▶ [The exercise] Update the data below by changing every "locality" to "collection site" and repeating all other lines unchanged. Omit the pictures from your answer.

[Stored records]
┏━━

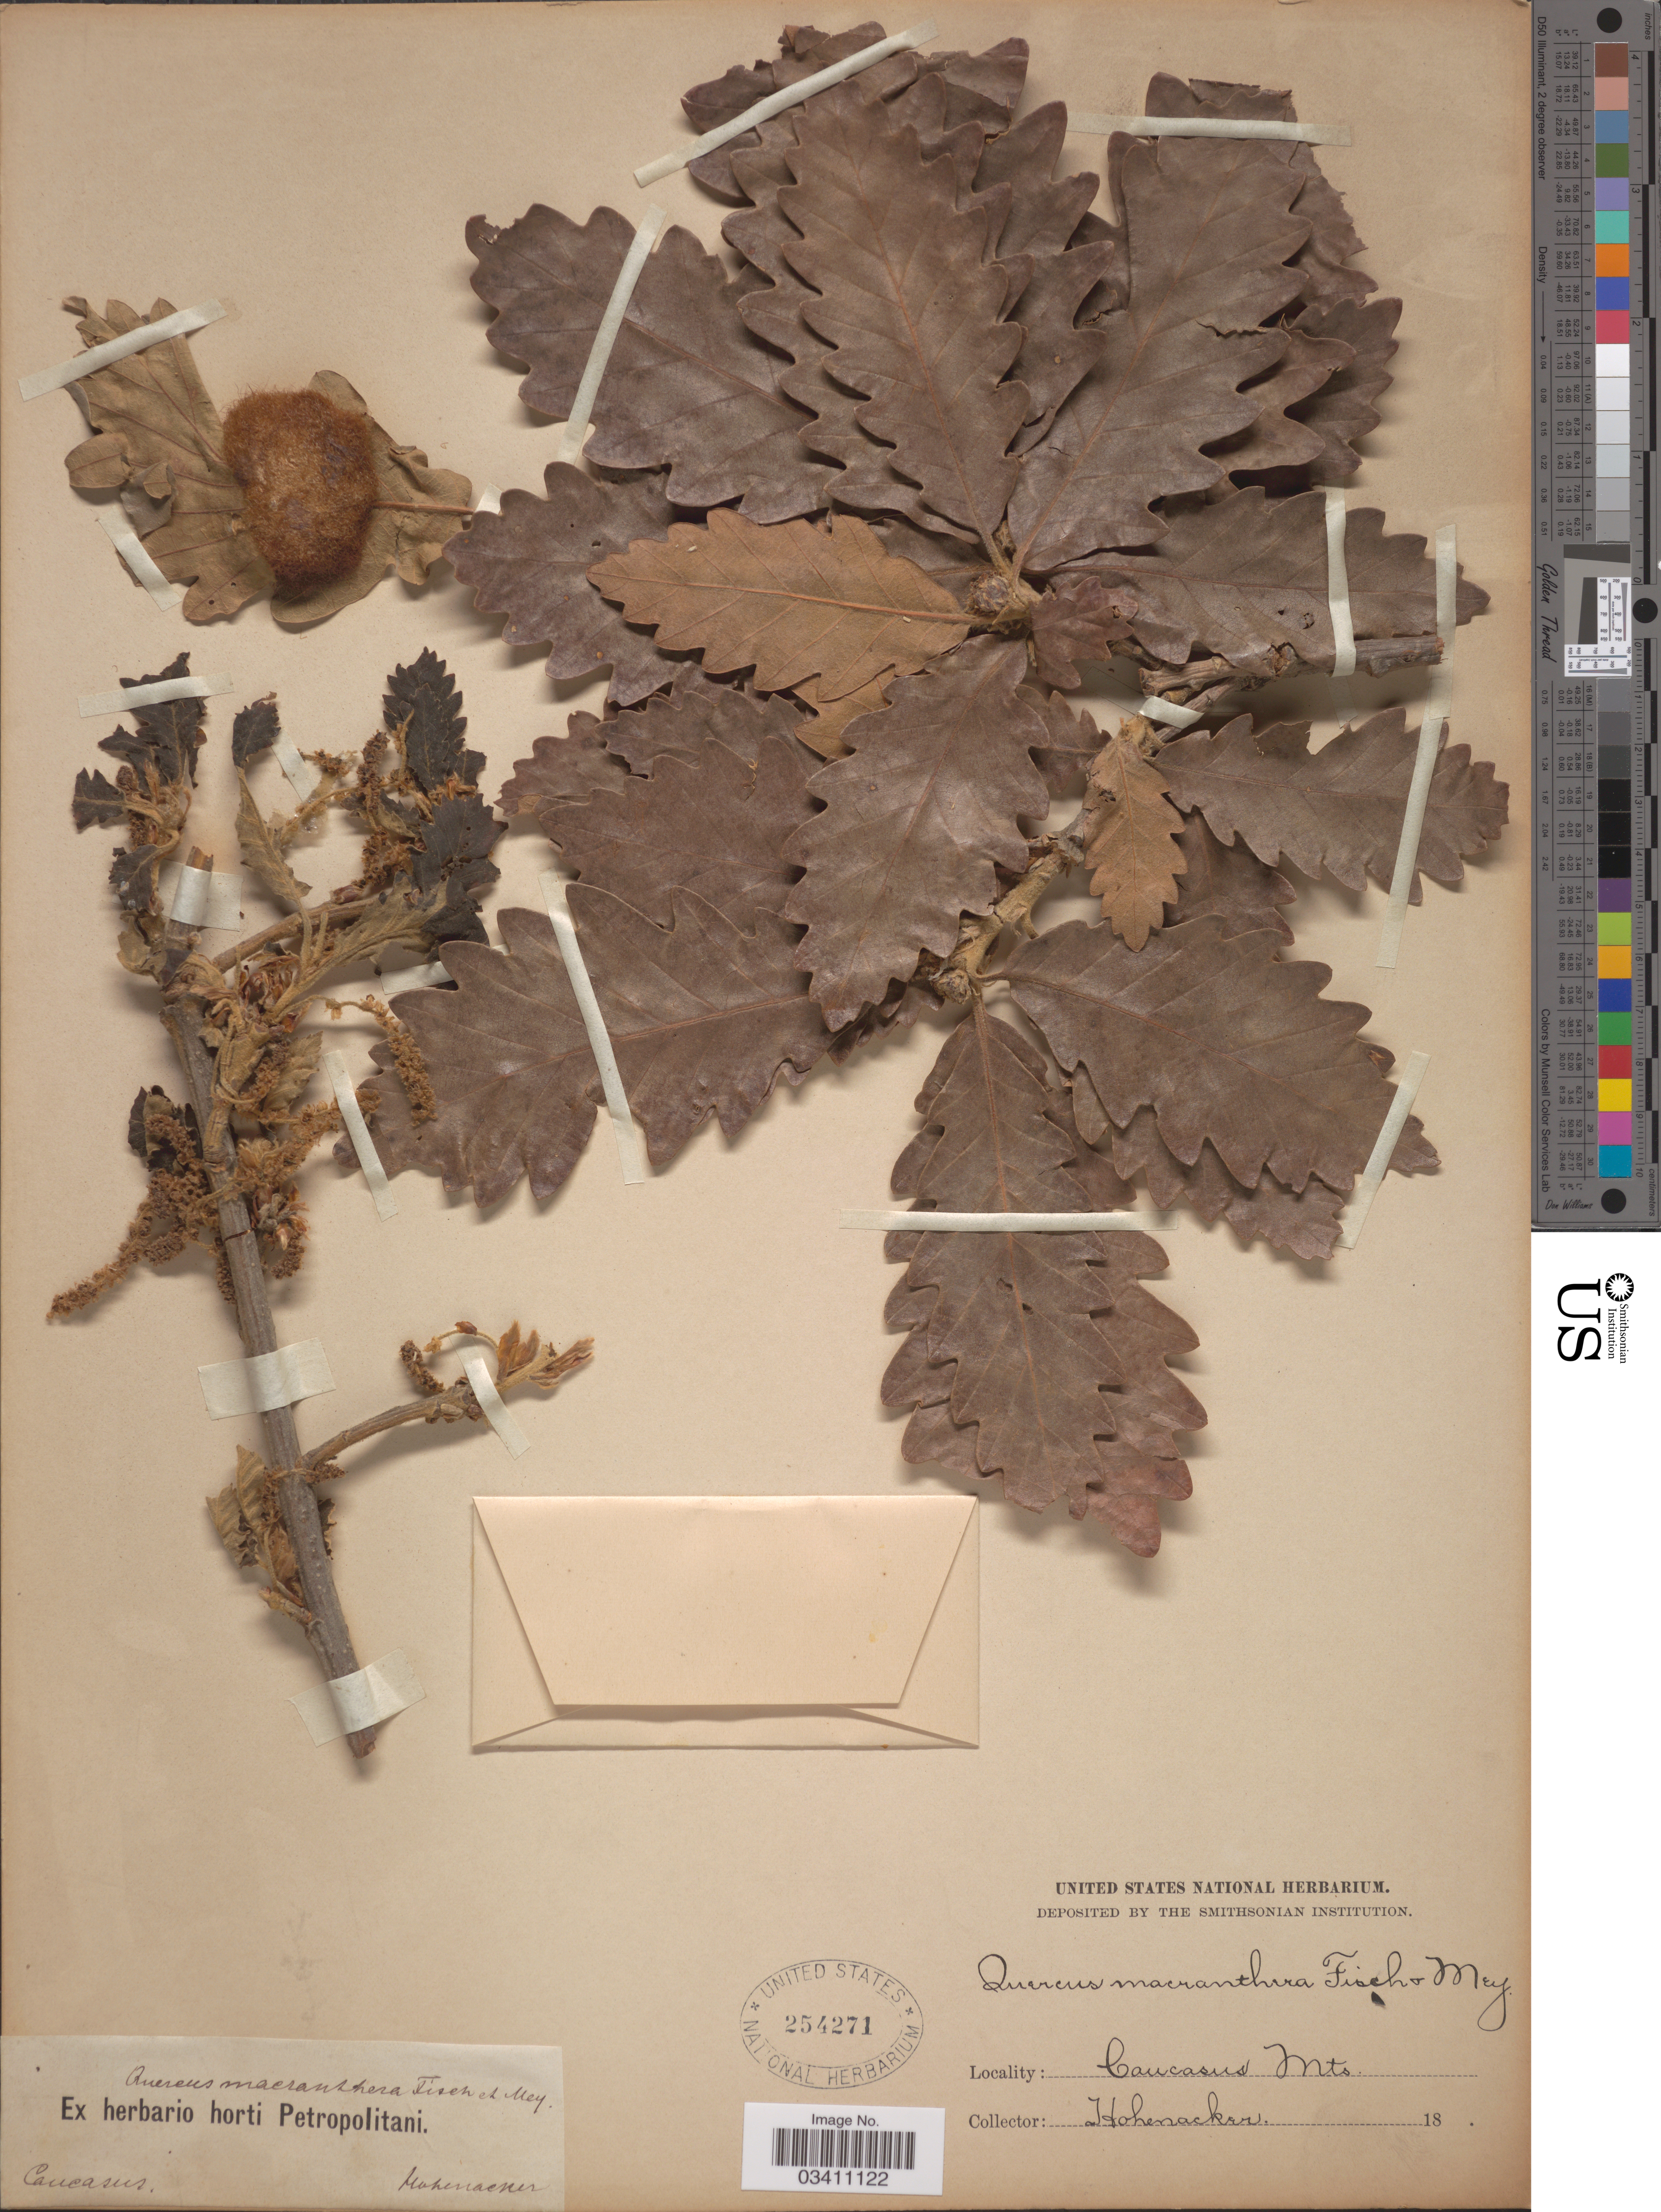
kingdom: Plantae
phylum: Tracheophyta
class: Magnoliopsida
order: Fagales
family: Fagaceae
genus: Quercus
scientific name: Quercus macranthera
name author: Fisch. & C.A. Mey. ex Hohen.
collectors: Hohenacker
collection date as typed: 18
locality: Caucasus Mts.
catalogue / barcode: US 254271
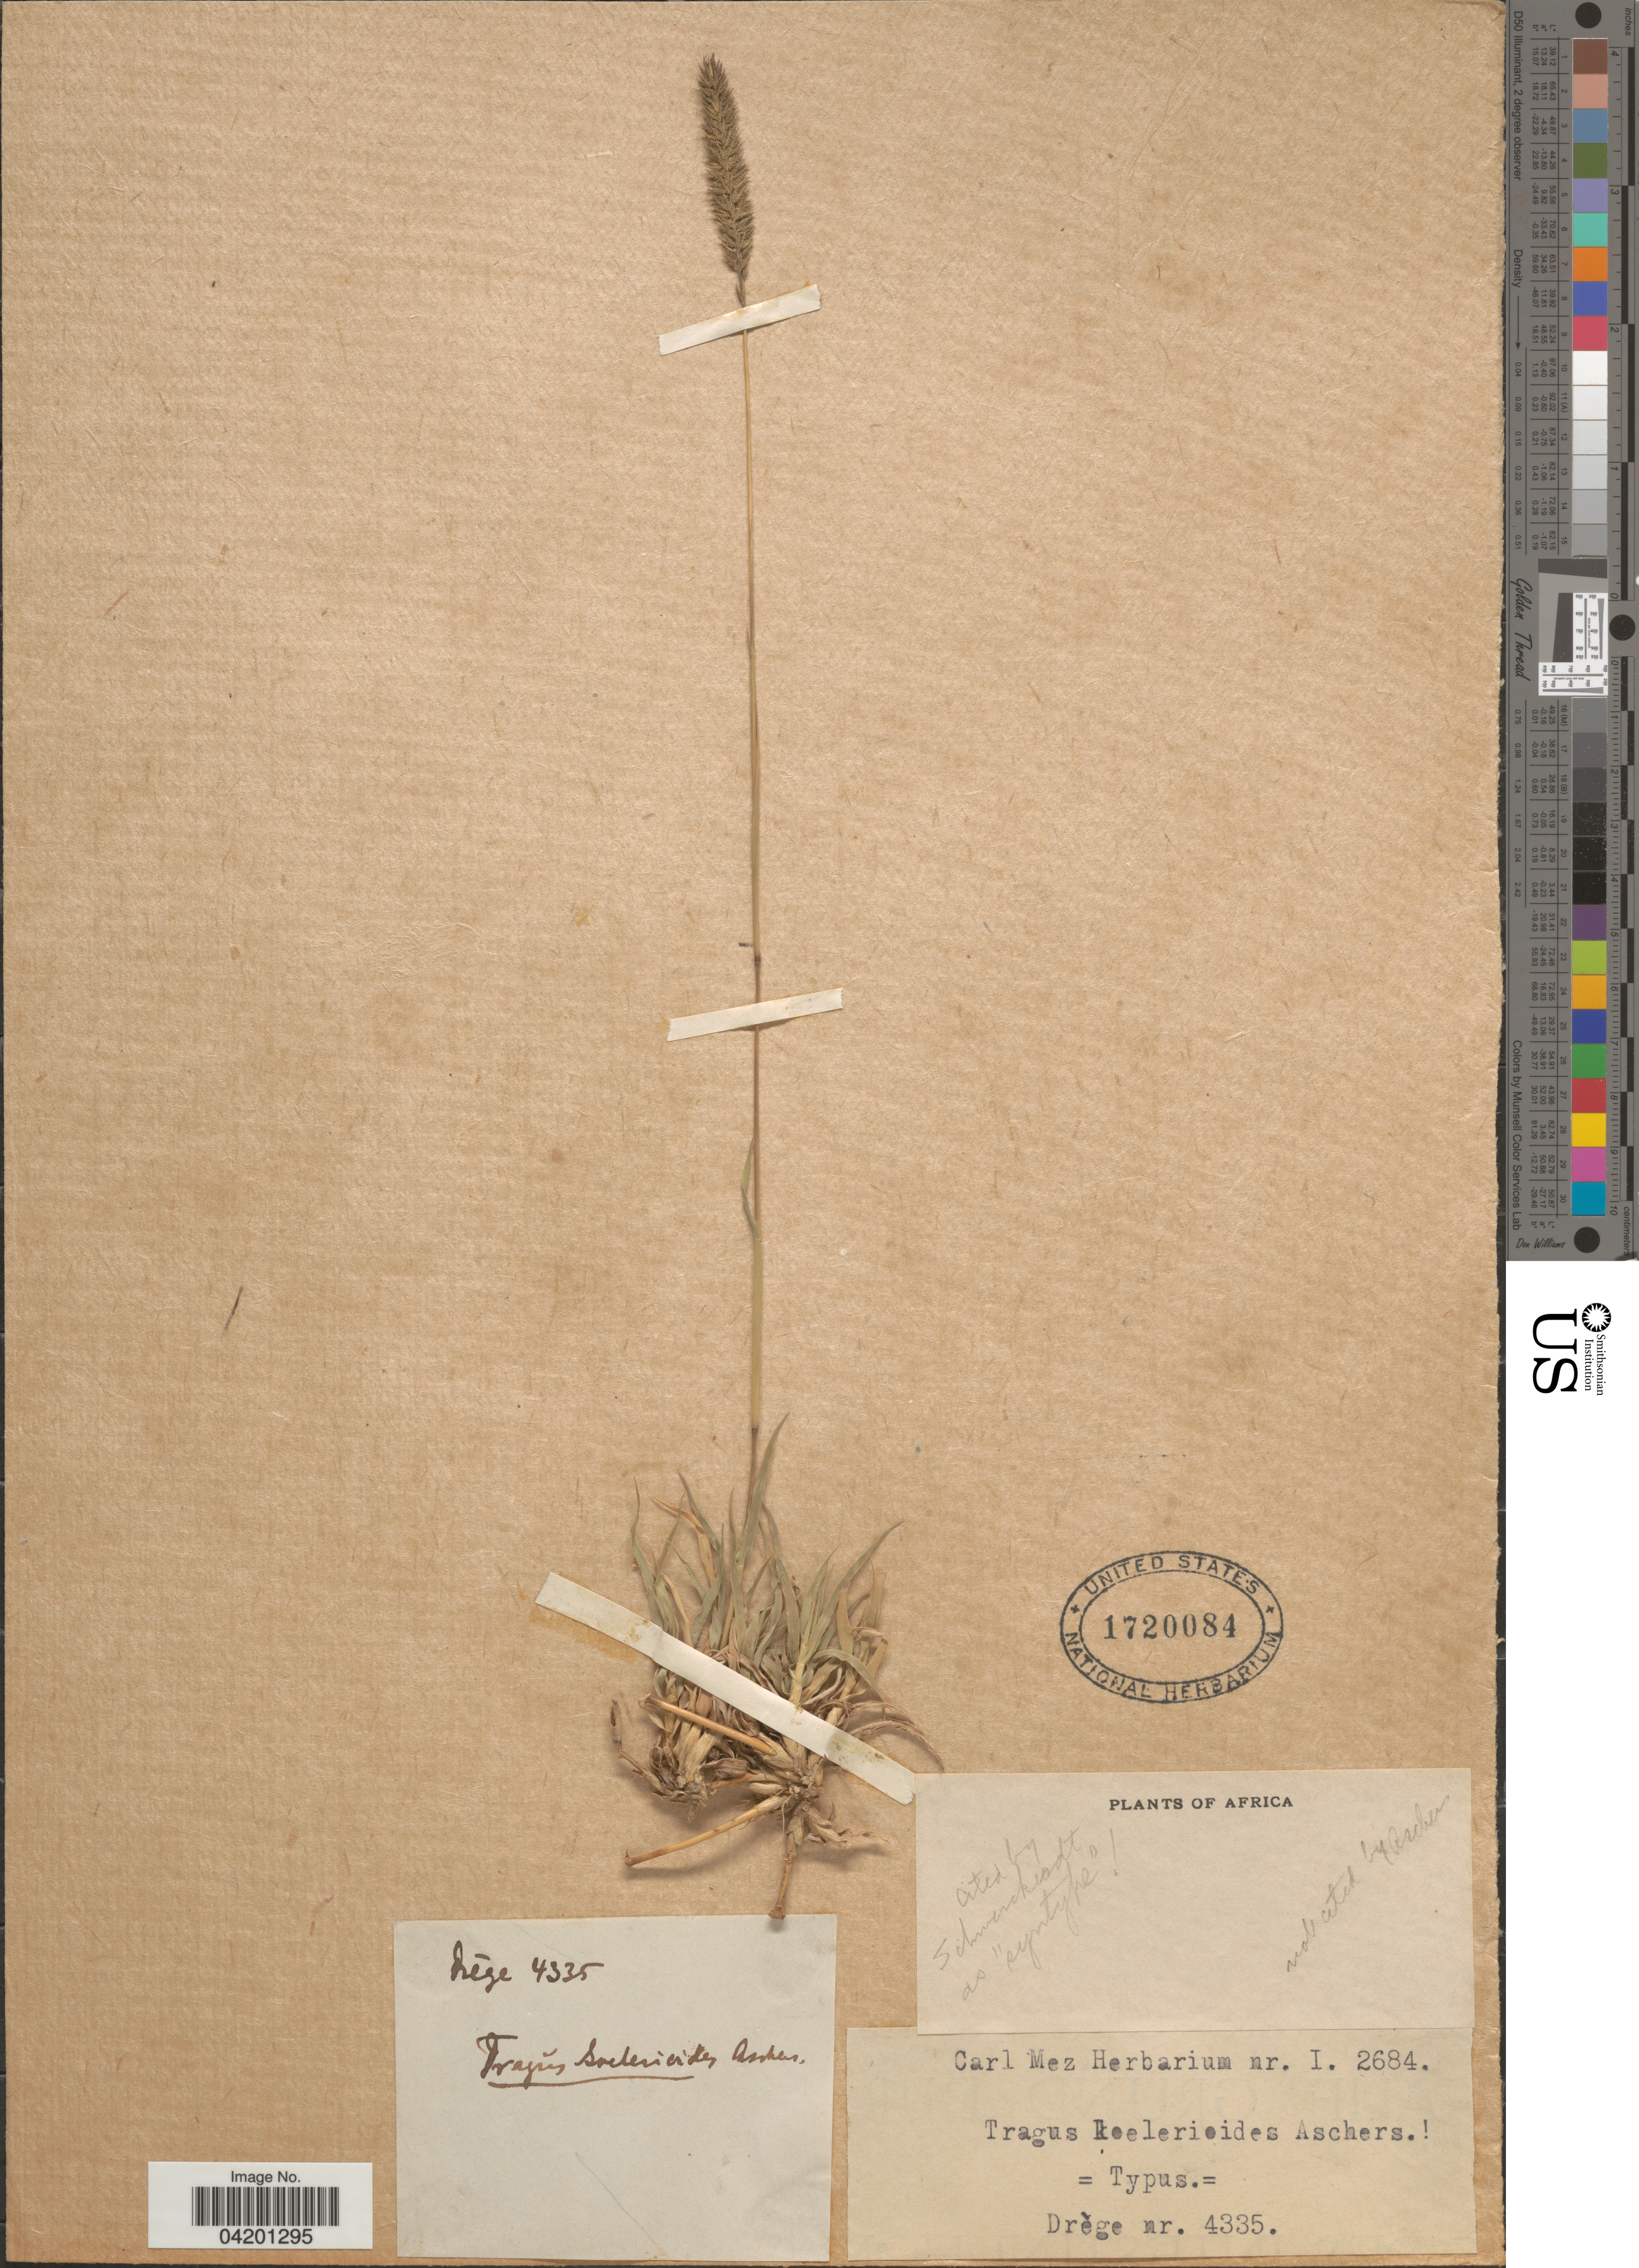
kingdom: Plantae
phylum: Tracheophyta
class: Liliopsida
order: Poales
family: Poaceae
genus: Tragus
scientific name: Tragus koelerioides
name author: Asch.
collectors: Drege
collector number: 4335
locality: Africa.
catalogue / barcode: US 1720084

┗━━

▶ [Result of this task]
kingdom: Plantae
phylum: Tracheophyta
class: Magnoliopsida
order: Fagales
family: Fagaceae
genus: Quercus
scientific name: Quercus macranthera
name author: Fisch. & C.A. Mey. ex Hohen.
collectors: Hohenacker
collection date as typed: 18
collection site: Caucasus Mts.
catalogue / barcode: US 254271
kingdom: Plantae
phylum: Tracheophyta
class: Liliopsida
order: Poales
family: Poaceae
genus: Tragus
scientific name: Tragus koelerioides
name author: Asch.
collectors: Drege
collector number: 4335
collection site: Africa.
catalogue / barcode: US 1720084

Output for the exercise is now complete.